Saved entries
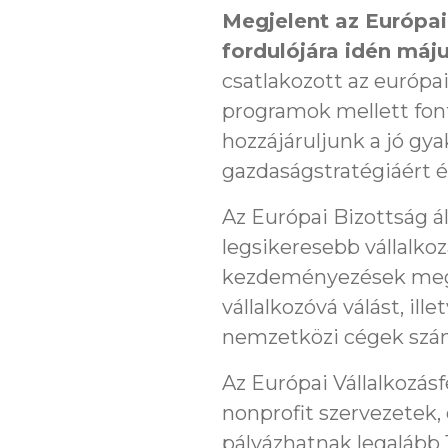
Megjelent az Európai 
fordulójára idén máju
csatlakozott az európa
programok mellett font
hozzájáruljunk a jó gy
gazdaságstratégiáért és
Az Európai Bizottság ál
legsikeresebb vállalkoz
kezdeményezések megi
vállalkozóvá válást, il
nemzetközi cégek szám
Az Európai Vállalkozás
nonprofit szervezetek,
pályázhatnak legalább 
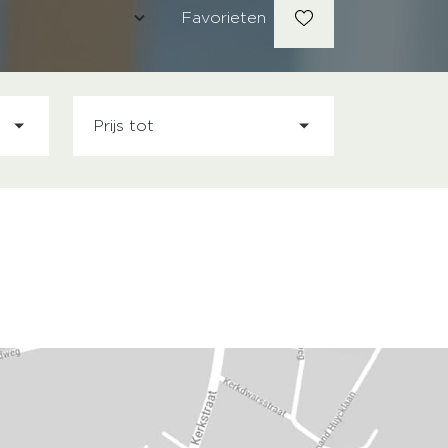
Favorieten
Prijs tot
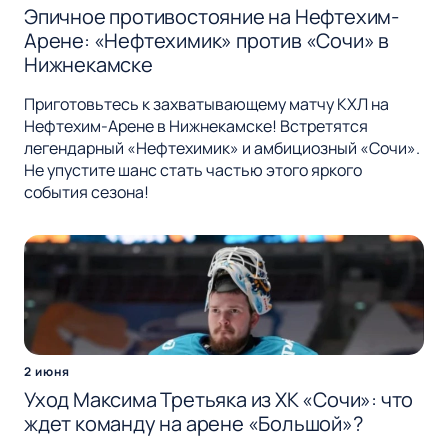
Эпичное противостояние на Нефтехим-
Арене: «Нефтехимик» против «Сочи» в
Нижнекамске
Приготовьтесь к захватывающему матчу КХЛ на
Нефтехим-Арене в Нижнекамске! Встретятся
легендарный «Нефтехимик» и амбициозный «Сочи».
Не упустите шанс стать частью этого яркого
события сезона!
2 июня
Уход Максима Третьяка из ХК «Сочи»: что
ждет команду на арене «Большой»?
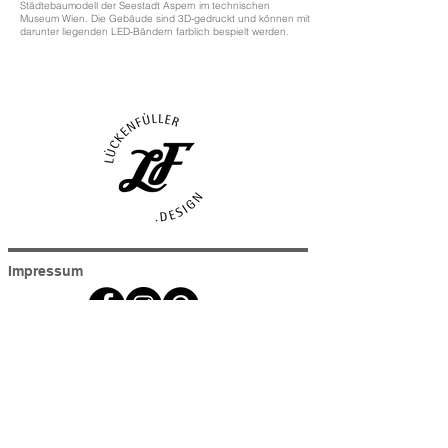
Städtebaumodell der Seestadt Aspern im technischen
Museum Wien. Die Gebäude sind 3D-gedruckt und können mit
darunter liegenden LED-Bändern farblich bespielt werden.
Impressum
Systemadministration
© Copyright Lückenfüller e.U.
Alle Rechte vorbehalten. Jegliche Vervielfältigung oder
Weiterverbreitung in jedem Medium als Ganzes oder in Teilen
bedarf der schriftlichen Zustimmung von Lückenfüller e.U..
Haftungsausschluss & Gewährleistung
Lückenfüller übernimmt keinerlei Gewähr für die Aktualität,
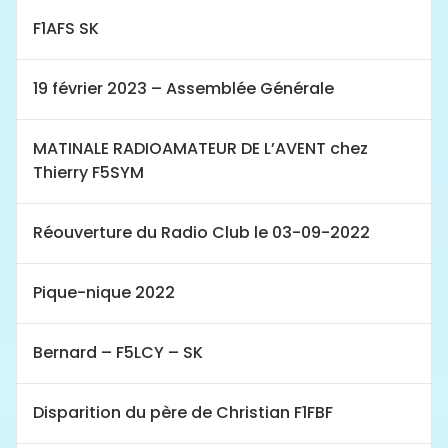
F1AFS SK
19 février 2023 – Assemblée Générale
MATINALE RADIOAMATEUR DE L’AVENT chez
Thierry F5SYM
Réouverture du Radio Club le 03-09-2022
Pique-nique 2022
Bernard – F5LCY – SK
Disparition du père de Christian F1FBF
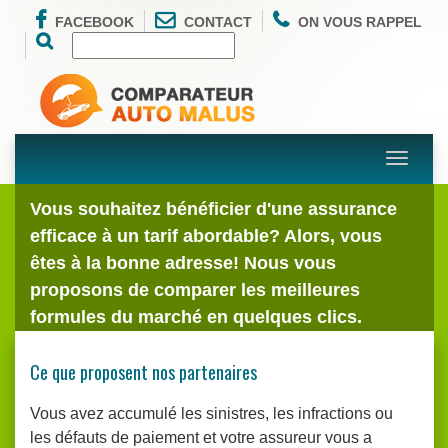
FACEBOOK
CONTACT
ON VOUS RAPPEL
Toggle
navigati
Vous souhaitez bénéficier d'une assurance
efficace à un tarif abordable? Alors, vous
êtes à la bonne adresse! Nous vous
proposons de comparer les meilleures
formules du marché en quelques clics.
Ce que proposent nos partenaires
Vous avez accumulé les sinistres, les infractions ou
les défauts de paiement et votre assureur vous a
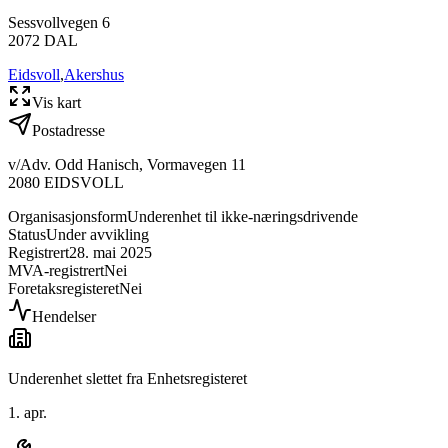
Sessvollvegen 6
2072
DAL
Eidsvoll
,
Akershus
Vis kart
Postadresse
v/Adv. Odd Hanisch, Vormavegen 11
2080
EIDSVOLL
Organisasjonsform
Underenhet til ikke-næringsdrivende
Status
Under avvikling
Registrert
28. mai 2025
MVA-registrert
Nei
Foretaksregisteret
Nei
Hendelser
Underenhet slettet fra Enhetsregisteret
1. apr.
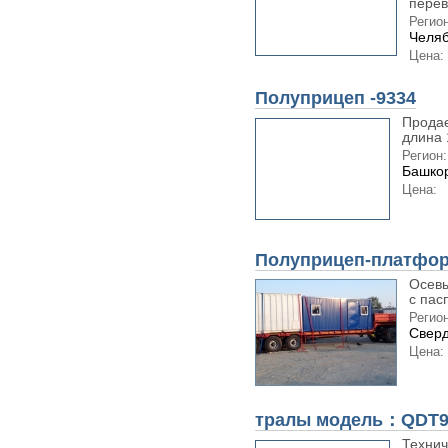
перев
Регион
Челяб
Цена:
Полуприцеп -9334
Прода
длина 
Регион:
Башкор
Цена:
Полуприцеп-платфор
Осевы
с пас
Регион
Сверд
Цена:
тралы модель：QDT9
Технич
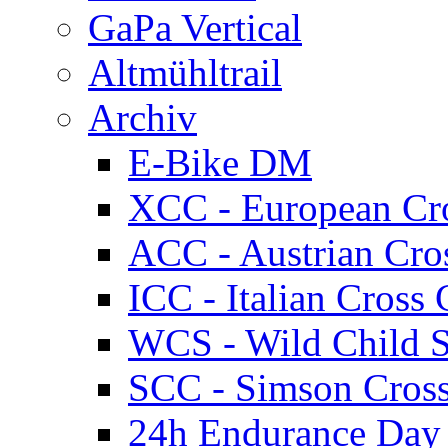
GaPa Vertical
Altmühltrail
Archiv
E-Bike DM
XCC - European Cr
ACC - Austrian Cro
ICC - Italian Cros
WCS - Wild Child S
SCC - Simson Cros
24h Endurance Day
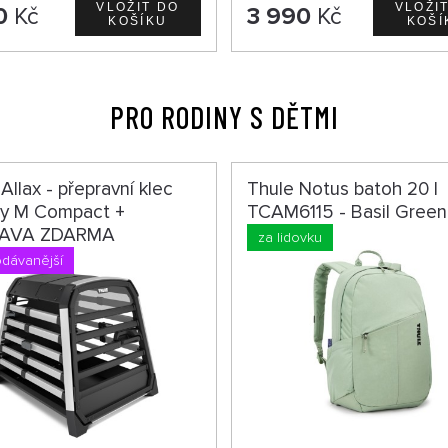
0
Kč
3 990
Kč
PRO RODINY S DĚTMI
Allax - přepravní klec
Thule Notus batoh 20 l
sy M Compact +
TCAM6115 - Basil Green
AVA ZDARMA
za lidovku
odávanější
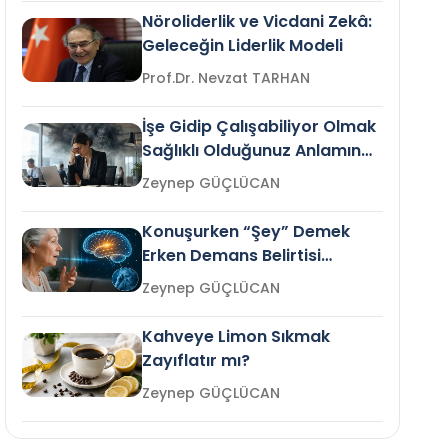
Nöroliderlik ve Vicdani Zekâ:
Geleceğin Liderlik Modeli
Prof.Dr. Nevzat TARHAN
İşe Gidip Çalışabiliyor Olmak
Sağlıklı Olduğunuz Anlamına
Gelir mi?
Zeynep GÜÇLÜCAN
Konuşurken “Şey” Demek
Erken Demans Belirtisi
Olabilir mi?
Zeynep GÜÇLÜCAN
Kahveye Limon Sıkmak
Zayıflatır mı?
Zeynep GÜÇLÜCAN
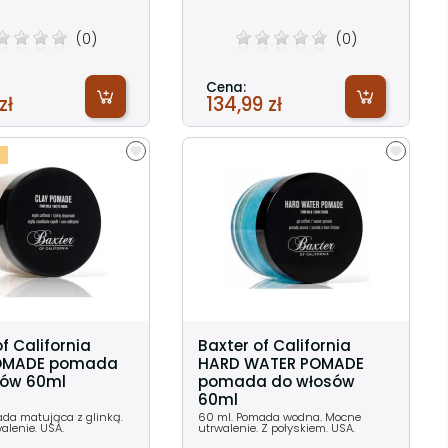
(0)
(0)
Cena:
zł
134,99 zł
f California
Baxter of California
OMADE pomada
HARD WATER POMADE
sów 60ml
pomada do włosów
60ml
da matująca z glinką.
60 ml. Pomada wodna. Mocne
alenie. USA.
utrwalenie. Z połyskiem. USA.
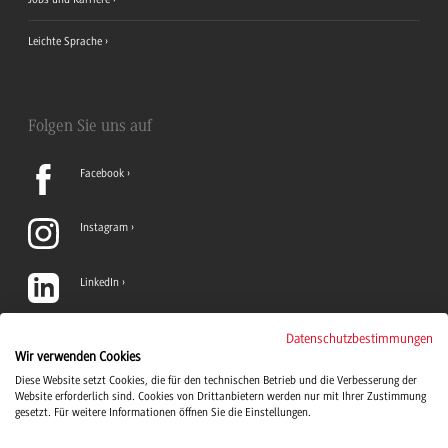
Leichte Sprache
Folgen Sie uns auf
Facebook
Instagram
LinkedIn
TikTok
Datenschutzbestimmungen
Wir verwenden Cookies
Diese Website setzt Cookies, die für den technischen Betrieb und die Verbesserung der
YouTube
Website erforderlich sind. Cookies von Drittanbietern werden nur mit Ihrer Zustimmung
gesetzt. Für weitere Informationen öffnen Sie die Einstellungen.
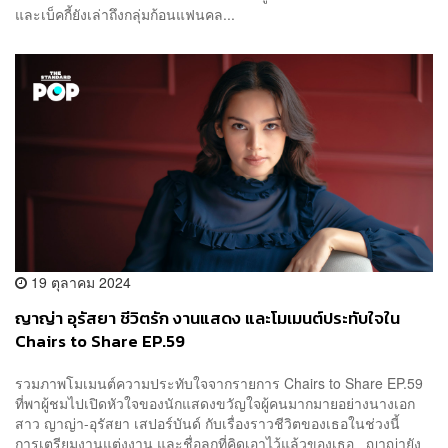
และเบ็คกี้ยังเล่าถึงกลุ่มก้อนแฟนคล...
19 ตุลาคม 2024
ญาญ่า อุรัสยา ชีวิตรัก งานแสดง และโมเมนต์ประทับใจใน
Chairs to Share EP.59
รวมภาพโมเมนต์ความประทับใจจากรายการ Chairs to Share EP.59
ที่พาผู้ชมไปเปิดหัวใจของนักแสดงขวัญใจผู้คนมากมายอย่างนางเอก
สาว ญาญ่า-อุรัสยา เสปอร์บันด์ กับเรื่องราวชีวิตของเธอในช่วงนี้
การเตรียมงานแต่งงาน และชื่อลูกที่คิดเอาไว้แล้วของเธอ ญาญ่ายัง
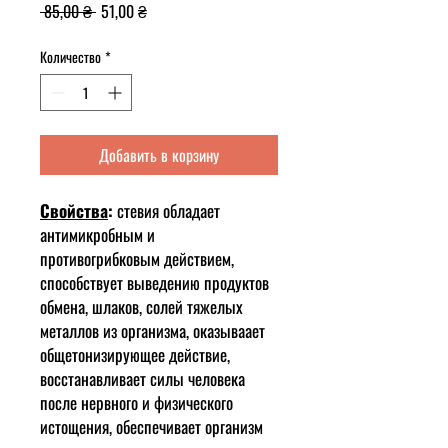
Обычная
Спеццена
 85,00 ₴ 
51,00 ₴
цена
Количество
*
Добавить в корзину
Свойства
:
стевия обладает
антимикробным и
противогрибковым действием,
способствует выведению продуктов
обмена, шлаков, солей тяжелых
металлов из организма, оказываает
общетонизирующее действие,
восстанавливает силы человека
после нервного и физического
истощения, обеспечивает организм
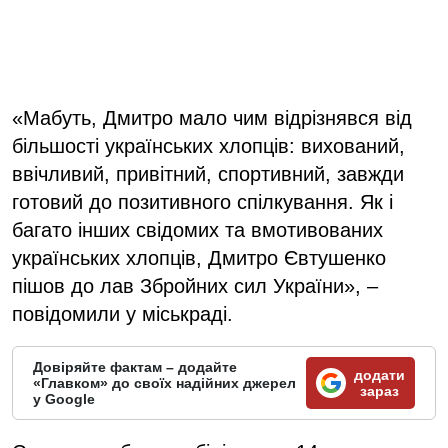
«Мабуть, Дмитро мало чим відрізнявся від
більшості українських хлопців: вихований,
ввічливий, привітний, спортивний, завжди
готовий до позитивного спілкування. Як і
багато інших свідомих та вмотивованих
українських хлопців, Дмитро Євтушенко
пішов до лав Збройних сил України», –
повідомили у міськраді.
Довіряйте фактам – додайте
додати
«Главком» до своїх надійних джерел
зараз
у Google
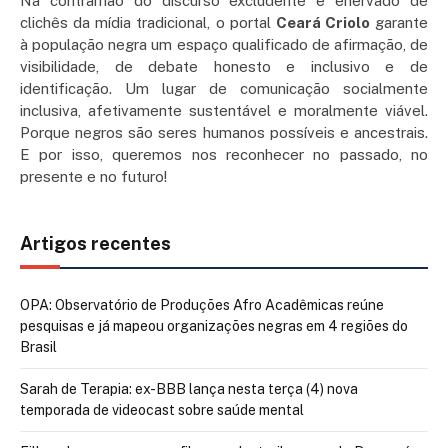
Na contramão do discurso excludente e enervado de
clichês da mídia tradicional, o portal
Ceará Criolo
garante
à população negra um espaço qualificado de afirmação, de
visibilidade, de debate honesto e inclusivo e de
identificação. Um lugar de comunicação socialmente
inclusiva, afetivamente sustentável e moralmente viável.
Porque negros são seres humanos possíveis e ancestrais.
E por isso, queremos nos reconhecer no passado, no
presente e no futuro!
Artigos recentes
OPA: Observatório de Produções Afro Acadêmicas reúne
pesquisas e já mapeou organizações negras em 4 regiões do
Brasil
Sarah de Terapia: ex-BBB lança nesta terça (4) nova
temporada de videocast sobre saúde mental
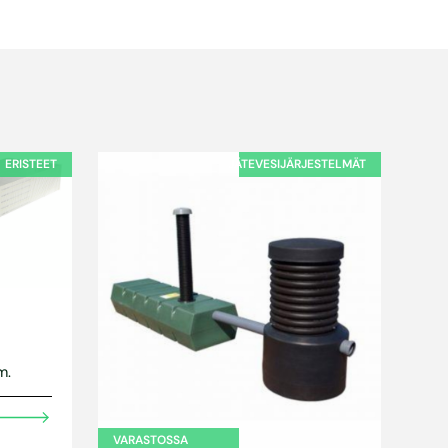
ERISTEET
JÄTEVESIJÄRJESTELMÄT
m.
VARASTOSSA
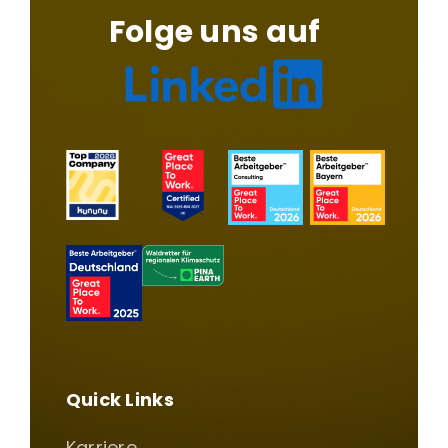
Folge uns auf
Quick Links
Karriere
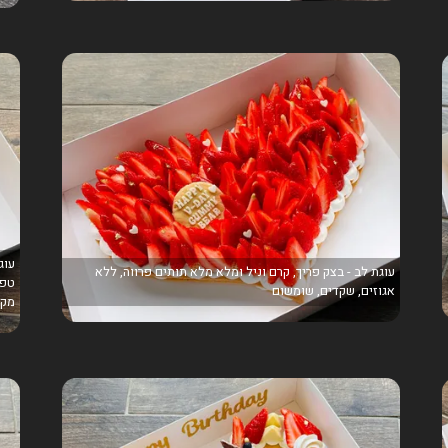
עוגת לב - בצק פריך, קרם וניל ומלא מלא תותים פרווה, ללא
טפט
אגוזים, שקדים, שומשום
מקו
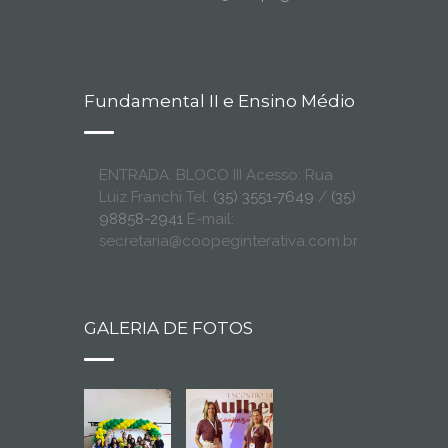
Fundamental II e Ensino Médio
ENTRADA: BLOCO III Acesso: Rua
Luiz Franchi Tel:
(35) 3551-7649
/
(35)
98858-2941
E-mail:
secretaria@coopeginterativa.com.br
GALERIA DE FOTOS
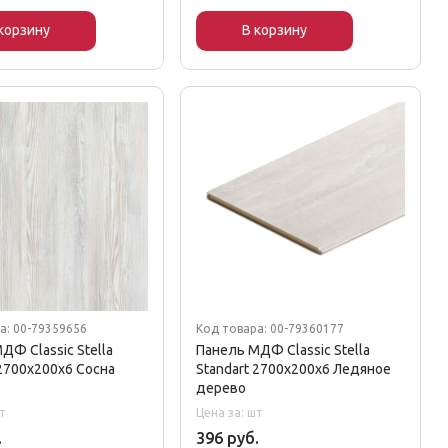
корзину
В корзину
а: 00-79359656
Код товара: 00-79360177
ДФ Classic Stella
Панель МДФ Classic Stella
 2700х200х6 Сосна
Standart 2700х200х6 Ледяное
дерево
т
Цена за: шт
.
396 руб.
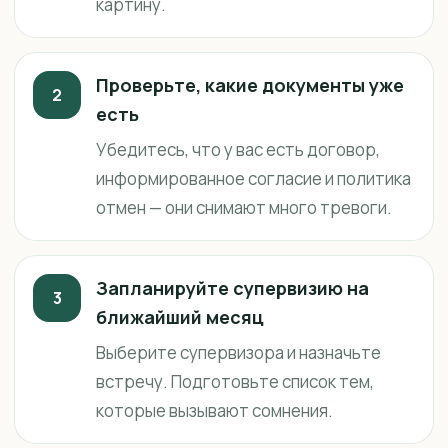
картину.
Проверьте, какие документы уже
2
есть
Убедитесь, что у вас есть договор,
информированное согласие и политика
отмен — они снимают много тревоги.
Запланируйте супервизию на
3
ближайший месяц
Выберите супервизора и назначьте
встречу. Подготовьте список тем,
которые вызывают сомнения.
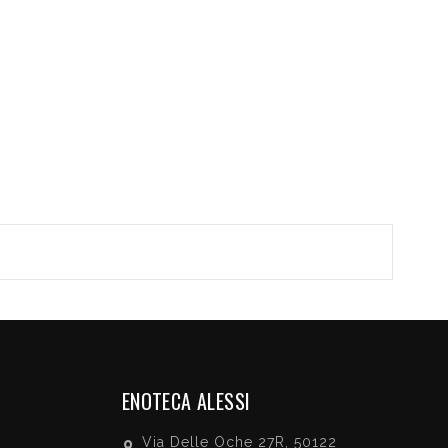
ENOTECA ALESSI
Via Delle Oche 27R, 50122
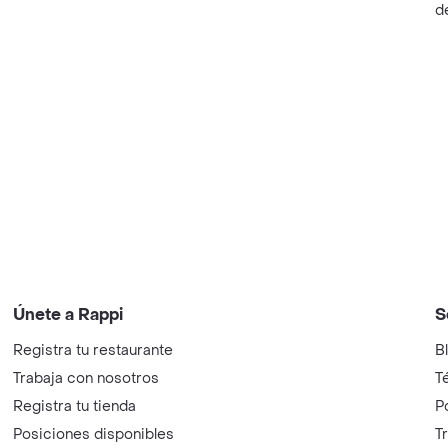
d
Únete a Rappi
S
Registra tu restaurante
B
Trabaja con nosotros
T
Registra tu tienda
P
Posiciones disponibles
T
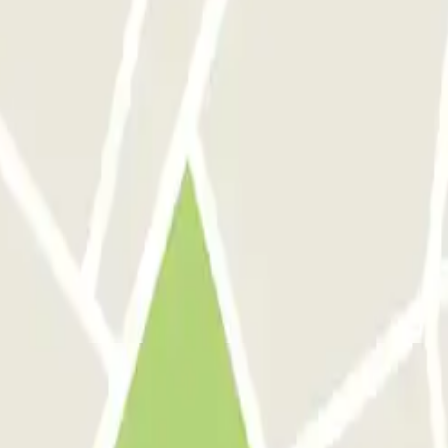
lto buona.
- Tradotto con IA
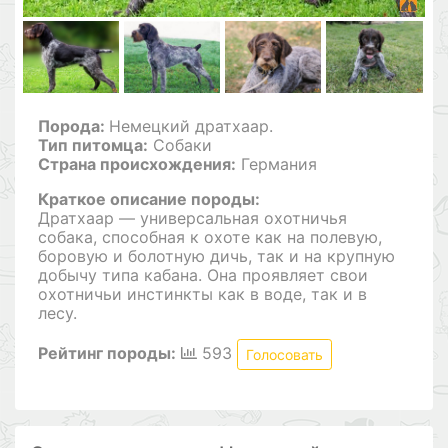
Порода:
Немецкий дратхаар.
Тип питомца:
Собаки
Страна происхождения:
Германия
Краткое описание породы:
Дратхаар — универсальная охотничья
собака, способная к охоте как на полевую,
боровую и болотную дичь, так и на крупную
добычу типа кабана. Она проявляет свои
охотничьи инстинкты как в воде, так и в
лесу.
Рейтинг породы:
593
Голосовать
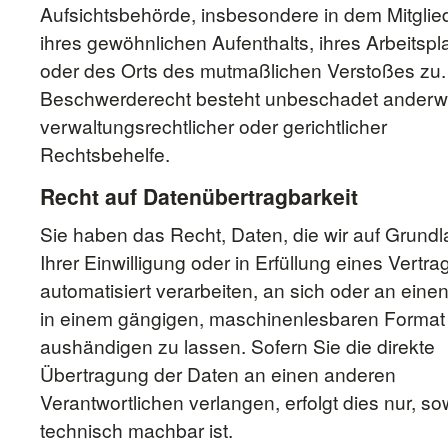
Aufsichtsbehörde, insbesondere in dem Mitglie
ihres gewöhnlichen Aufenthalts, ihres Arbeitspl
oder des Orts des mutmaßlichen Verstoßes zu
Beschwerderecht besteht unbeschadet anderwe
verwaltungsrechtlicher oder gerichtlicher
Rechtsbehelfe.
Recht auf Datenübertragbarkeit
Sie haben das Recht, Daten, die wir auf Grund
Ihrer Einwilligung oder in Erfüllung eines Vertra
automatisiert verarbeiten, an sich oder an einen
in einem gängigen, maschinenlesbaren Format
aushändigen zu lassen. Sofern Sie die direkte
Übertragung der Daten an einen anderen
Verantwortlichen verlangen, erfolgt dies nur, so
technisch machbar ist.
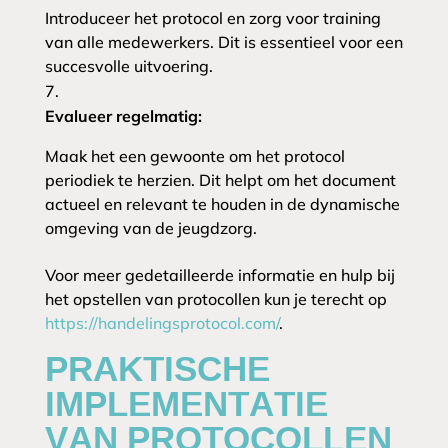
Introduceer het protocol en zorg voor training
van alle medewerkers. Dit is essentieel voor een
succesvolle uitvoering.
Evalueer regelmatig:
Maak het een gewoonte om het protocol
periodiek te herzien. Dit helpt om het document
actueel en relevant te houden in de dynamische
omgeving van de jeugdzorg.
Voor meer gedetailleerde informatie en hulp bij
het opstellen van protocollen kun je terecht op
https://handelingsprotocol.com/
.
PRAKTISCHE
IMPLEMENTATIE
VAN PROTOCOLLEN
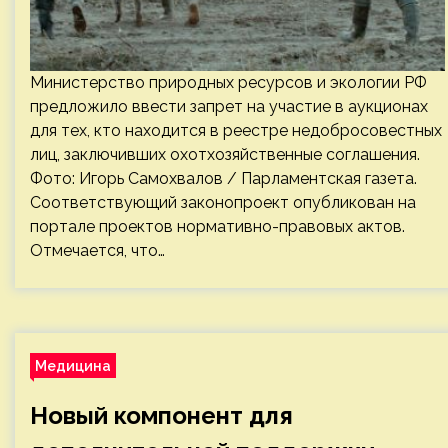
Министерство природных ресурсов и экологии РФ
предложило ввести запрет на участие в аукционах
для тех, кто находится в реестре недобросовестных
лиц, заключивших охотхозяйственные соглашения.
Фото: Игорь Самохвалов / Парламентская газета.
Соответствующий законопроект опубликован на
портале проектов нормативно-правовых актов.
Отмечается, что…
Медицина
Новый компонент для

**PROBLEM DESCRIPTION:** Lines containing the word "Share" are to be pulled from the records and copied.

**RESPONSE:**
Chairs to Share EP.59
รวมภาพโมเมนต์ความประทับใจจากรายการ Chairs to Share EP.59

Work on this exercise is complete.